— TASK BRIEF —
Can you retype every one of the rows below, character for character?

— Saved data entries —
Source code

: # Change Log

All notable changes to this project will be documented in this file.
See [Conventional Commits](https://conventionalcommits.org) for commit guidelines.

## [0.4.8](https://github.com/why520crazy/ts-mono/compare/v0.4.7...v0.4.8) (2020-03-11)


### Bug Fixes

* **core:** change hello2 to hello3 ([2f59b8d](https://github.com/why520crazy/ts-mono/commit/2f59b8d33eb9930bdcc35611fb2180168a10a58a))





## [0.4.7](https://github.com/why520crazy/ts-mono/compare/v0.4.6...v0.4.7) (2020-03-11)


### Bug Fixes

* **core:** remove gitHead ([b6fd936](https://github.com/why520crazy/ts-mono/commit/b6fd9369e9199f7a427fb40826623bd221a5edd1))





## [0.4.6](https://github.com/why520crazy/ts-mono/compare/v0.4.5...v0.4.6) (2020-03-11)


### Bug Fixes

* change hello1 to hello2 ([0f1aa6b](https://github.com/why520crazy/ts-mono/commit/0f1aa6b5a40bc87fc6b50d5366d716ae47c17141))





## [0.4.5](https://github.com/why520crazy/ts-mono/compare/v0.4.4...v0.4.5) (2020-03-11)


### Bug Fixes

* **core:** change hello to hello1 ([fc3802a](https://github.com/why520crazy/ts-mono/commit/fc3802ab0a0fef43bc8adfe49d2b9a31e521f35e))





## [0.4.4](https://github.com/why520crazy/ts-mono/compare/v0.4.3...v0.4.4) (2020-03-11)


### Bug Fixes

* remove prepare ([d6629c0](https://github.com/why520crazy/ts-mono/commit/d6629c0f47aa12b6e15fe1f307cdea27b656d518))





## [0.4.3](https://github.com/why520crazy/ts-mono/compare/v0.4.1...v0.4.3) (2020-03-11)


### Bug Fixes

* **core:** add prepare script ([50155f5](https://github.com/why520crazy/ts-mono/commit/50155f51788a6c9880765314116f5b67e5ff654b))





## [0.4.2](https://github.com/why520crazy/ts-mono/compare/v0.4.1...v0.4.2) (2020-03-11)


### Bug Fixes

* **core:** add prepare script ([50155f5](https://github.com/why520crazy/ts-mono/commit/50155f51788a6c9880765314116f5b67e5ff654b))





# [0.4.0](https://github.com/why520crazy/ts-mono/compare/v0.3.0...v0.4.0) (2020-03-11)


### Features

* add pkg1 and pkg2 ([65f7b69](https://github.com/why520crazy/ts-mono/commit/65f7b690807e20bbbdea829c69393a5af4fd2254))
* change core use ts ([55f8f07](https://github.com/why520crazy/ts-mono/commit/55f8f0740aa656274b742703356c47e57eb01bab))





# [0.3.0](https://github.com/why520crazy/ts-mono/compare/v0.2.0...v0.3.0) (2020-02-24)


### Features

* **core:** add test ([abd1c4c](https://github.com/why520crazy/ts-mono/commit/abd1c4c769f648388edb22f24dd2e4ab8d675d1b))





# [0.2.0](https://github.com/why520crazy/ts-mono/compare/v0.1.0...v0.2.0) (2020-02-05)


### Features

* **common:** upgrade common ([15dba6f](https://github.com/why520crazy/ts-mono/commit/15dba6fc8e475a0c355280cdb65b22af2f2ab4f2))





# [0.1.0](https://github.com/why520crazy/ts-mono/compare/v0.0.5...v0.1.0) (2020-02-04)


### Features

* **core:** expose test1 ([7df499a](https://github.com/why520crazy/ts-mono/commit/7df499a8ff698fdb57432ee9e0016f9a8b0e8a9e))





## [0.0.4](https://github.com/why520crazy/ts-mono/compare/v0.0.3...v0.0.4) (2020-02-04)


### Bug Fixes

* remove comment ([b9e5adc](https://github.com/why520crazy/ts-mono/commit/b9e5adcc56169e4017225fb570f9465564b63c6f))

— FINISHED EXERCISE —
Source code

: # Change Log

All notable changes to this project will be documented in this file.
See [Conventional Commits](https://conventionalcommits.org) for commit guidelines.

## [0.4.8](https://github.com/why520crazy/ts-mono/compare/v0.4.7...v0.4.8) (2020-03-11)


### Bug Fixes

* **core:** change hello2 to hello3 ([2f59b8d](https://github.com/why520crazy/ts-mono/commit/2f59b8d33eb9930bdcc35611fb2180168a10a58a))





## [0.4.7](https://github.com/why520crazy/ts-mono/compare/v0.4.6...v0.4.7) (2020-03-11)


### Bug Fixes

* **core:** remove gitHead ([b6fd936](https://github.com/why520crazy/ts-mono/commit/b6fd9369e9199f7a427fb40826623bd221a5edd1))





## [0.4.6](https://github.com/why520crazy/ts-mono/compare/v0.4.5...v0.4.6) (2020-03-11)


### Bug Fixes

* change hello1 to hello2 ([0f1aa6b](https://github.com/why520crazy/ts-mono/commit/0f1aa6b5a40bc87fc6b50d5366d716ae47c17141))





## [0.4.5](https://github.com/why520crazy/ts-mono/compare/v0.4.4...v0.4.5) (2020-03-11)


### Bug Fixes

* **core:** change hello to hello1 ([fc3802a](https://github.com/why520crazy/ts-mono/commit/fc3802ab0a0fef43bc8adfe49d2b9a31e521f35e))





## [0.4.4](https://github.com/why520crazy/ts-mono/compare/v0.4.3...v0.4.4) (2020-03-11)


### Bug Fixes

* remove prepare ([d6629c0](https://github.com/why520crazy/ts-mono/commit/d6629c0f47aa12b6e15fe1f307cdea27b656d518))





## [0.4.3](https://github.com/why520crazy/ts-mono/compare/v0.4.1...v0.4.3) (2020-03-11)


### Bug Fixes

* **core:** add prepare script ([50155f5](https://github.com/why520crazy/ts-mono/commit/50155f51788a6c9880765314116f5b67e5ff654b))





## [0.4.2](https://github.com/why520crazy/ts-mono/compare/v0.4.1...v0.4.2) (2020-03-11)


### Bug Fixes

* **core:** add prepare script ([50155f5](https://github.com/why520crazy/ts-mono/commit/50155f51788a6c9880765314116f5b67e5ff654b))





# [0.4.0](https://github.com/why520crazy/ts-mono/compare/v0.3.0...v0.4.0) (2020-03-11)


### Features

* add pkg1 and pkg2 ([65f7b69](https://github.com/why520crazy/ts-mono/commit/65f7b690807e20bbbdea829c69393a5af4fd2254))
* change core use ts ([55f8f07](https://github.com/why520crazy/ts-mono/commit/55f8f0740aa656274b742703356c47e57eb01bab))





# [0.3.0](https://github.com/why520crazy/ts-mono/compare/v0.2.0...v0.3.0) (2020-02-24)


### Features

* **core:** add test ([abd1c4c](https://github.com/why520crazy/ts-mono/commit/abd1c4c769f648388edb22f24dd2e4ab8d675d1b))





# [0.2.0](https://github.com/why520crazy/ts-mono/compare/v0.1.0...v0.2.0) (2020-02-05)


### Features

* **common:** upgrade common ([15dba6f](https://github.com/why520crazy/ts-mono/commit/15dba6fc8e475a0c355280cdb65b22af2f2ab4f2))





# [0.1.0](https://github.com/why520crazy/ts-mono/compare/v0.0.5...v0.1.0) (2020-02-04)


### Features

* **core:** expose test1 ([7df499a](https://github.com/why520crazy/ts-mono/commit/7df499a8ff698fdb57432ee9e0016f9a8b0e8a9e))





## [0.0.4](https://github.com/why520crazy/ts-mono/compare/v0.0.3...v0.0.4) (2020-02-04)


### Bug Fixes

* remove comment ([b9e5adc](https://github.com/why520crazy/ts-mono/commit/b9e5adcc56169e4017225fb570f9465564b63c6f))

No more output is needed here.